Friday, July 18, 2014
It's been a long time since I've posted anything about Jie Jie's health. She's a very healthy child, but she does have a serious and rare birth defect. Her condition has been and is treated surgically and medically. Every 6-12 months we go through a series of invasive tests and imaging scans and we've just completed them for this year. The news is mixed. The good news is that we don't need to change much for now, other than in increase her medication, watch and treat side effects and keep up with her daily therapies and treatments. She's had some issues this year managing her care and lying about it and that neglect has caused a bit of what's going on now, though not by any means all of it. The bad news is that the specialist thinks she'll be needing a big bad surgery later on. We don't know how far ahead later on is, and it's not 100% certain she'll need it, but it's highly likely, unless medical technology comes up with some new stuff.

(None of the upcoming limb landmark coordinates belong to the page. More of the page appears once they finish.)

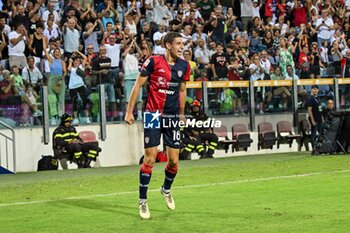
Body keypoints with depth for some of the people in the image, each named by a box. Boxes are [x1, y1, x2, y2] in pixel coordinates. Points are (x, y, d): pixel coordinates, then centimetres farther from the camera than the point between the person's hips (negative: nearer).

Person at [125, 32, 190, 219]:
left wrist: (182, 114, 21)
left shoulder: (184, 66, 5)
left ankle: (166, 190, 34)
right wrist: (129, 111, -6)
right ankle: (143, 202, 4)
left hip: (172, 117, 4)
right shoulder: (153, 62, -8)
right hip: (153, 115, -4)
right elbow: (138, 85, -4)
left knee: (174, 160, 4)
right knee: (150, 159, -7)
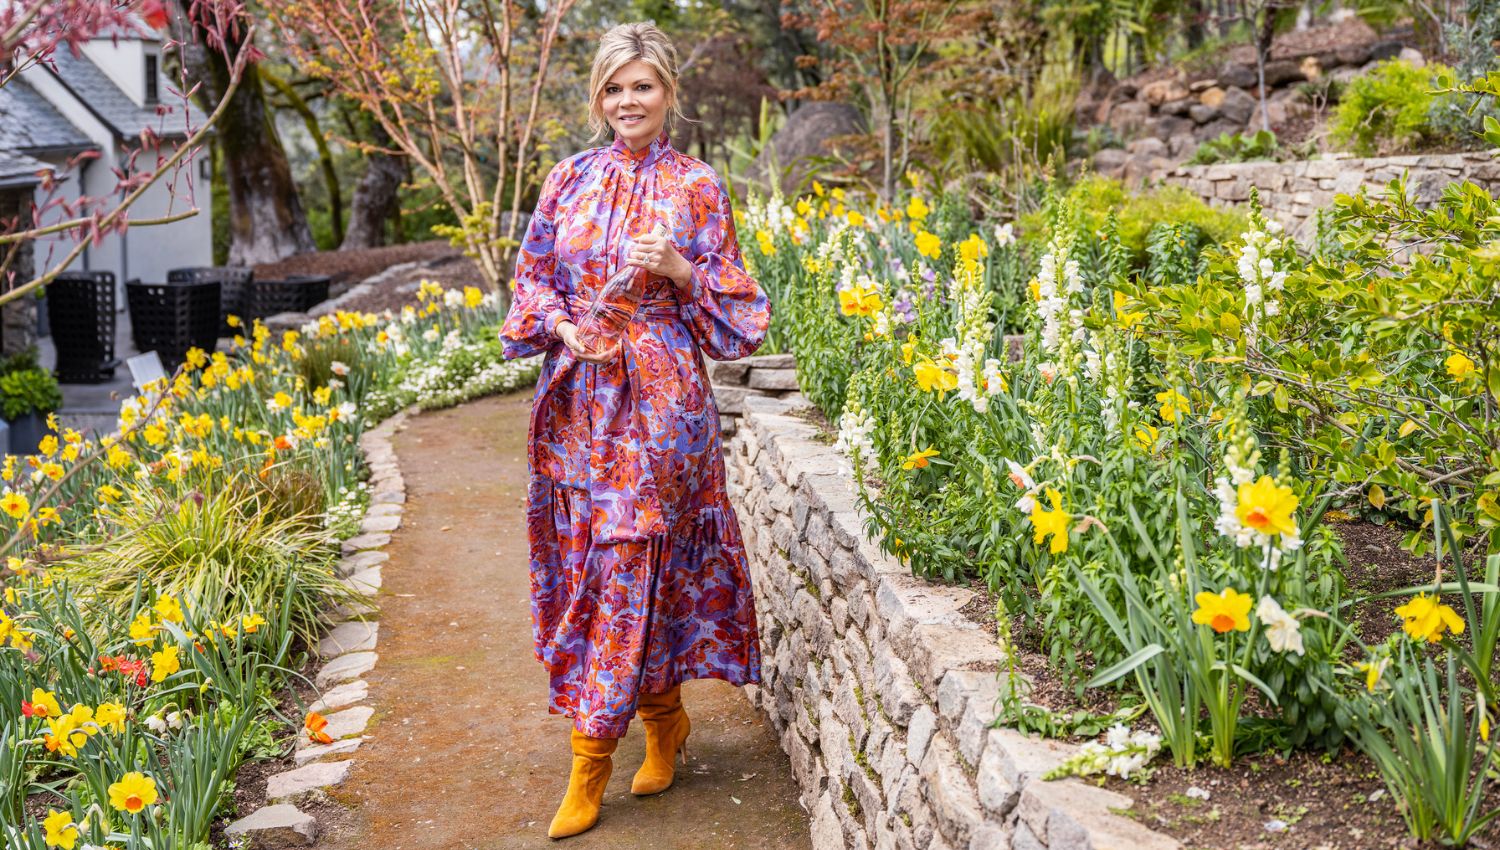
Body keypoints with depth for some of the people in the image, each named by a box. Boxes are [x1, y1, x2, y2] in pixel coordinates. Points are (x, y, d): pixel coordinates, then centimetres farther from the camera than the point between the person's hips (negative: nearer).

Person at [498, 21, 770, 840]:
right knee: (584, 561, 7)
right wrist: (565, 328, -9)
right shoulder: (569, 179, 9)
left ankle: (591, 756, 3)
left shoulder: (696, 186, 1)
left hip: (658, 397, -4)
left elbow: (728, 295, 3)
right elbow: (531, 276, 10)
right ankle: (664, 719, 26)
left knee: (628, 562, -6)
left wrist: (678, 268, -15)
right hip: (577, 394, 4)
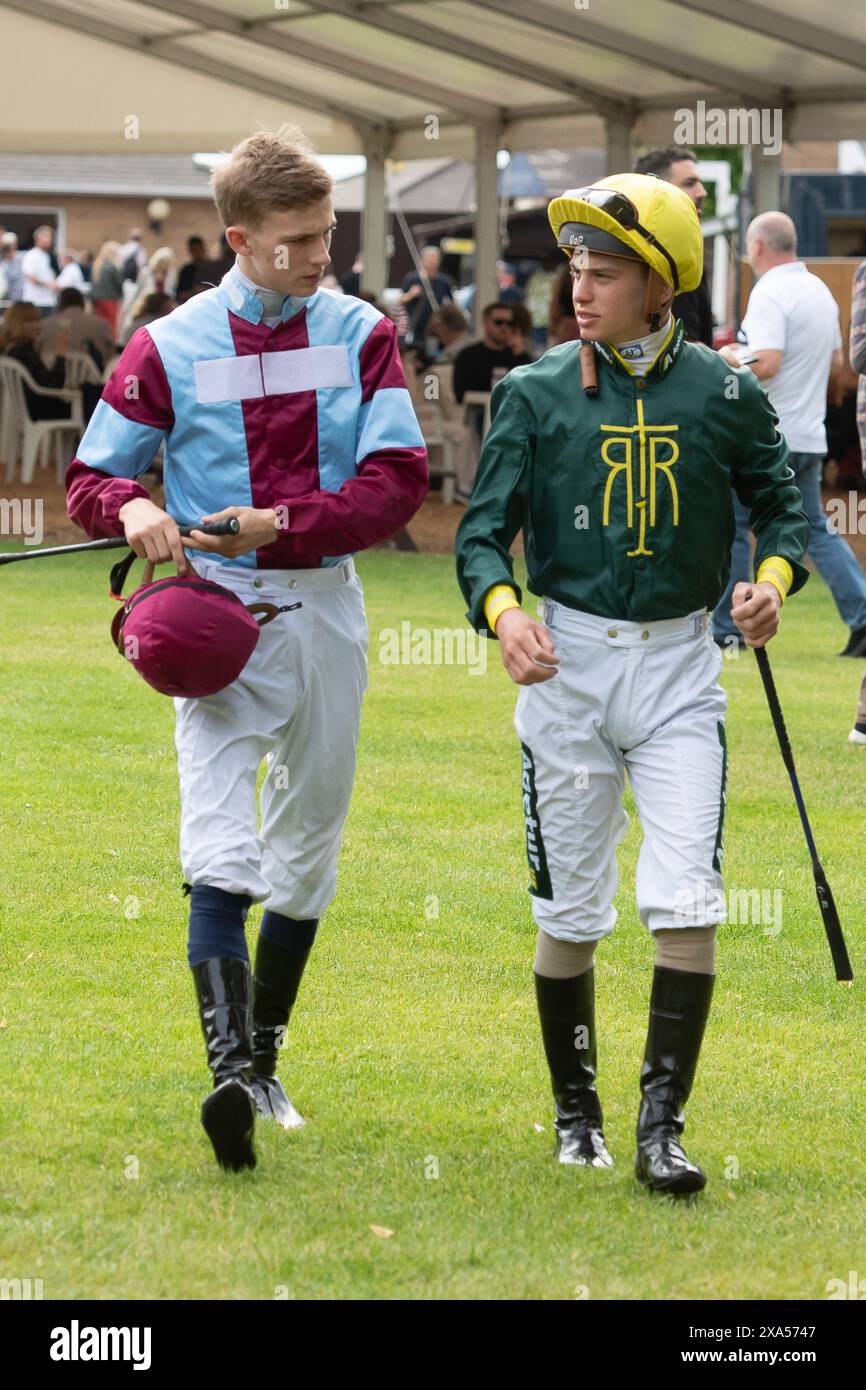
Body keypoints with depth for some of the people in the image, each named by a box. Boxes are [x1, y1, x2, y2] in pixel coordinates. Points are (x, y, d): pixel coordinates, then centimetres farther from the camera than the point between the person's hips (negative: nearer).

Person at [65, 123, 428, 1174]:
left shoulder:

The surgery itself is big and bad enough, but it's the fact that Jie Jie has already had several surgeries and infections in China that increases the risks due to scar tissue inside her, the way she's formed due to her special need and the fact that there just isn't much of her, that increases her risk and chances of success with this surgery.
It's also not the only surgery she'll be needing, so each surgery needs to take into consideration the other because both involve using parts from one part of her to rebuild and/or remodel the other parts.
So, I'm in that grieving phase that leaves me weak and scared and wanting to crawl into a dark hole and cry for my child. I know that I will emerge soon and find my strength again, but I wish more than anything that my poor little girl could catch one break when it comes to her special little body.